WORK TO BE COMPLETED – Set down the first line below and each line after it, ending with the one that holds "thumb cmc: (112, 166)". Pictures do not belong in the copy.
▬▬▬▬▬▬▬▬▬▬
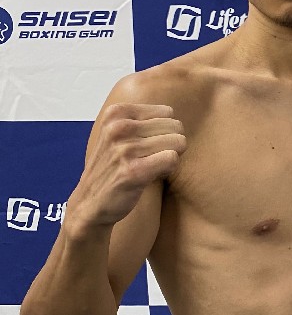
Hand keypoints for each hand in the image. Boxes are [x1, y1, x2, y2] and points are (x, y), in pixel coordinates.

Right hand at [69, 104, 184, 229]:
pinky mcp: (133, 171)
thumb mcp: (119, 133)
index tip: (147, 144)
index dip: (164, 130)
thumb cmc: (112, 166)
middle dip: (170, 144)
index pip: (167, 112)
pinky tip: (151, 176)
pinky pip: (172, 159)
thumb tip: (179, 120)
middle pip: (175, 126)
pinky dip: (168, 170)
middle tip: (151, 158)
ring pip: (178, 143)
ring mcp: (124, 149)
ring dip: (169, 158)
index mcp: (116, 113)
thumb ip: (145, 120)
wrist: (89, 202)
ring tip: (149, 167)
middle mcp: (119, 128)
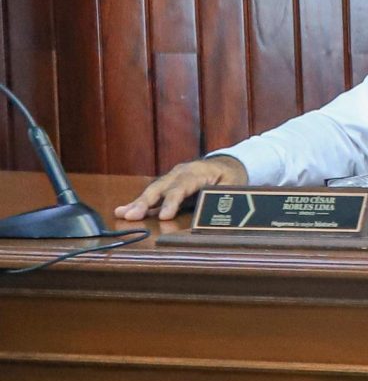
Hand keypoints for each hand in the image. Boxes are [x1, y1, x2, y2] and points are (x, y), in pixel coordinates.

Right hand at [115, 155, 247, 221]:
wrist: (226, 164)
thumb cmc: (231, 177)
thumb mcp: (233, 186)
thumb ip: (223, 197)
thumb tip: (214, 210)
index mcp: (197, 171)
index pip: (182, 187)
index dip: (172, 202)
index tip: (164, 216)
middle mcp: (180, 172)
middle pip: (161, 187)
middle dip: (145, 202)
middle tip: (131, 216)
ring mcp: (171, 177)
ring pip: (152, 190)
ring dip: (137, 203)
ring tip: (122, 214)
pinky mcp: (167, 185)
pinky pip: (151, 194)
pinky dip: (138, 203)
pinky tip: (122, 211)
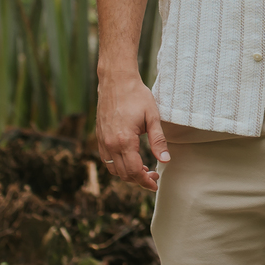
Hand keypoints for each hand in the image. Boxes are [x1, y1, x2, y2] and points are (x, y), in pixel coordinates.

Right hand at [96, 74, 168, 189]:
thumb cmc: (136, 96)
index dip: (145, 181)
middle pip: (123, 174)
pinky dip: (118, 165)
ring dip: (127, 174)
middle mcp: (110, 144)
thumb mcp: (153, 117)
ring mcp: (102, 141)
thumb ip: (158, 141)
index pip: (133, 171)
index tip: (155, 183)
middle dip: (138, 179)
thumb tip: (165, 160)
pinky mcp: (99, 137)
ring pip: (113, 169)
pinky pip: (106, 159)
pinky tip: (130, 159)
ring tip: (143, 168)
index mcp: (124, 140)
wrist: (116, 81)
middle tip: (153, 175)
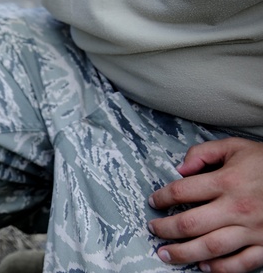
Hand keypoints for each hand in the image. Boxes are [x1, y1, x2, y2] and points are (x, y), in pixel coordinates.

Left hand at [148, 137, 262, 271]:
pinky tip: (203, 266)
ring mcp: (253, 229)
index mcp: (227, 181)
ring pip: (211, 247)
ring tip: (166, 254)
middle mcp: (237, 208)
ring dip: (184, 253)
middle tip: (153, 230)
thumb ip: (204, 153)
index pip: (182, 192)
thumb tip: (180, 169)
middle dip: (165, 229)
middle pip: (190, 224)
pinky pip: (241, 263)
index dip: (162, 197)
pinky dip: (220, 268)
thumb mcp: (235, 147)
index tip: (154, 201)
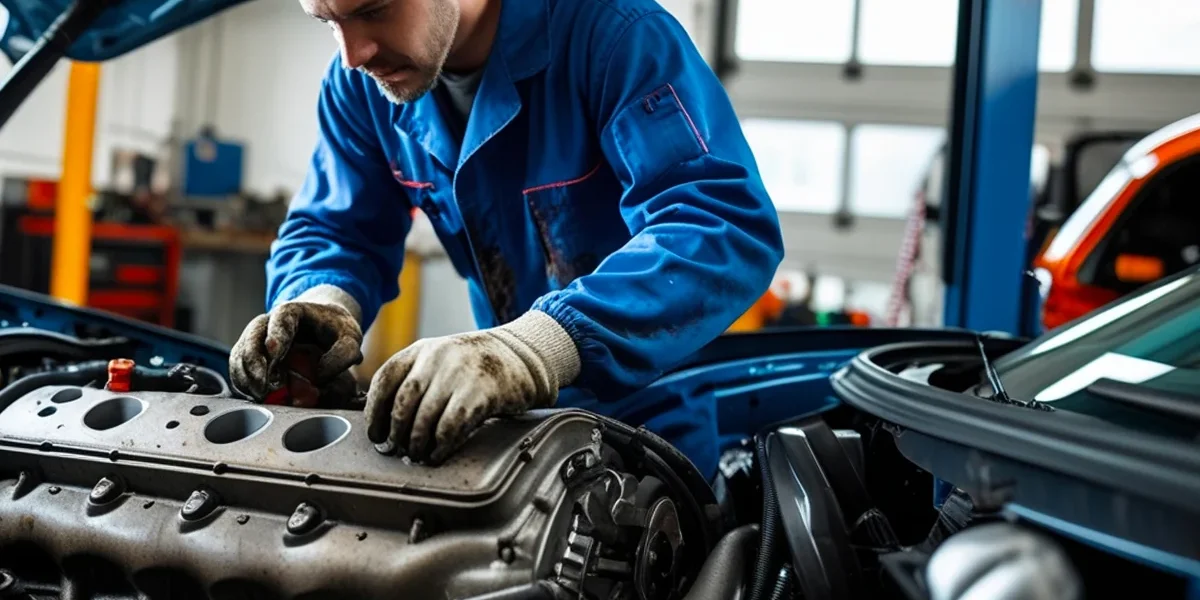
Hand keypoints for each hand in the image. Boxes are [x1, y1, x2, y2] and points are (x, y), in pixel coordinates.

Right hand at [229, 286, 363, 407]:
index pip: (280, 318)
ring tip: (262, 394)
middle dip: (253, 362)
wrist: (323, 328)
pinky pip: (239, 370)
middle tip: (264, 386)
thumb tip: (319, 376)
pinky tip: (258, 395)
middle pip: (251, 337)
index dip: (276, 333)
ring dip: (246, 377)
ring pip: (240, 355)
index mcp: (292, 312)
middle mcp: (269, 324)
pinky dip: (245, 384)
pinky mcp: (252, 358)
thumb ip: (343, 355)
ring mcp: (257, 340)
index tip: (275, 350)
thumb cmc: (336, 332)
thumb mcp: (350, 339)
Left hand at [365, 311, 579, 463]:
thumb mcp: (441, 360)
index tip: (376, 435)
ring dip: (417, 443)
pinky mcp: (480, 392)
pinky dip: (441, 446)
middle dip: (397, 432)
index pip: (385, 379)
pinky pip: (451, 426)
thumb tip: (387, 423)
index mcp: (421, 349)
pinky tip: (439, 454)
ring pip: (425, 417)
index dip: (375, 412)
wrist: (522, 356)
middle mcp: (437, 357)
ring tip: (418, 455)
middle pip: (404, 402)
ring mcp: (459, 373)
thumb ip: (415, 380)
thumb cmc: (475, 367)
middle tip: (397, 450)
▬▬▬▬▬▬▬▬▬▬
SOLVED EXERCISE –
Hand keypoints for each hand in the image. Boxes are [x1, y1, x2, y2] and points are (x, y), in pixel coordinates.

Right hand at [69, 104, 184, 229]:
pinky mcp: (133, 171)
thumb mcp: (119, 133)
index tip: (147, 144)
index dip: (164, 130)
thumb cmc: (112, 166)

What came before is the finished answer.